Wade spent his first 13 seasons in Miami before leaving in the summer of 2016 and going to the Bulls, his hometown team. But Chicago appears in full rebuilding mode after trading All-Star forward Jimmy Butler – someone Wade was close with – to Minnesota this offseason. And since Wade is in the last year of a deal that will pay him nearly $24 million this season, buyout speculation has been rampant for months.

If Wade gets a buyout, he’d be free to join any team.

“I feel great about our relationship that we had over the 13 years,” Riley said. “And anything that happens from a personnel standpoint down the road, or any opportunities that are there, we’re always going to approach that. But right now he’s under contract. He’s under contract with Chicago and I wish him the very best.”
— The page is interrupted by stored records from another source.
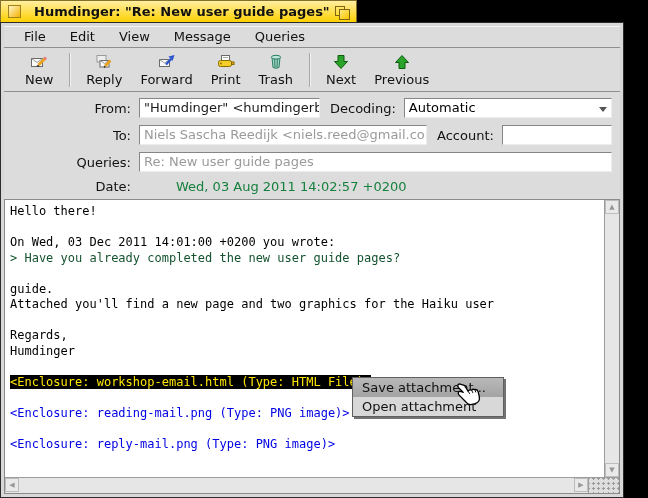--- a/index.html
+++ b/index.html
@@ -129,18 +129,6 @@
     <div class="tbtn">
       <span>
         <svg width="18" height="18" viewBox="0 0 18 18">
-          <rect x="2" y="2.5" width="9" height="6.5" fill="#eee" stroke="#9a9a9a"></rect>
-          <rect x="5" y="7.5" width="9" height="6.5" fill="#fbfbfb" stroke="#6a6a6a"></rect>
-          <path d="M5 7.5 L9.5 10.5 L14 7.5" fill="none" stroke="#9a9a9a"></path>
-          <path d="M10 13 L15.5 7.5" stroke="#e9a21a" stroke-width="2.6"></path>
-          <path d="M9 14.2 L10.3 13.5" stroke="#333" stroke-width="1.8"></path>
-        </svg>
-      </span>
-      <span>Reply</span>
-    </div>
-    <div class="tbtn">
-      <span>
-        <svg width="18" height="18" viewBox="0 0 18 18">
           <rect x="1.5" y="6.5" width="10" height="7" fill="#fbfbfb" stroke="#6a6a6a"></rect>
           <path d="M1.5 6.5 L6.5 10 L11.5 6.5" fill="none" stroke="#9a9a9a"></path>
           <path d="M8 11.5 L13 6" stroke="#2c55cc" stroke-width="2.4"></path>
Some Heat players, including longtime close friend Udonis Haslem, have made clear that if Wade becomes a free agent they would definitely want him to consider a return.

“He knows how I feel,” Haslem said this month.

Riley – and every other NBA executive – has to be much more guarded. But Riley made no secret of the affinity he still has for Wade, even raving about his wife, actress Gabrielle Union.

“She was stunning at the Emmys,” Riley said. “And to see him sitting in the seat next to her at the Emmys, I said `Man, we both have come a long way.”‘

The Bulls hold their media day Monday, with camp opening Tuesday. Wade spent at least part of this week in Miami, where he kept his home, and worked out at least once at the University of Miami .

Bulls President John Paxson told CSN Chicago on Thursday he and general manager Gar Forman sat down with Wade when the season ended, and plan to do so again when he returns to Chicago in the coming days.

“We were honest with him. We told him, that we don’t know what’s going to happen,” Paxson said. “At that time we were not shopping Jimmy. But we also said all along that if a deal would come along that would allow us to rebuild, we’d have to look at it. We’ve said that to everybody. So with that said, Dwyane’s under contract. He has been a professional through and through. We want to talk to him when he comes in town, and we will.”

Wade is Miami’s franchise leader in several categories, starred on all three of the Heat championship teams and has kept close ties with several people within the organization since his departure. He was the MVP of the 2006 NBA Finals.

“Probably one of the greatest series that any player has ever had in a Finals,” Riley said.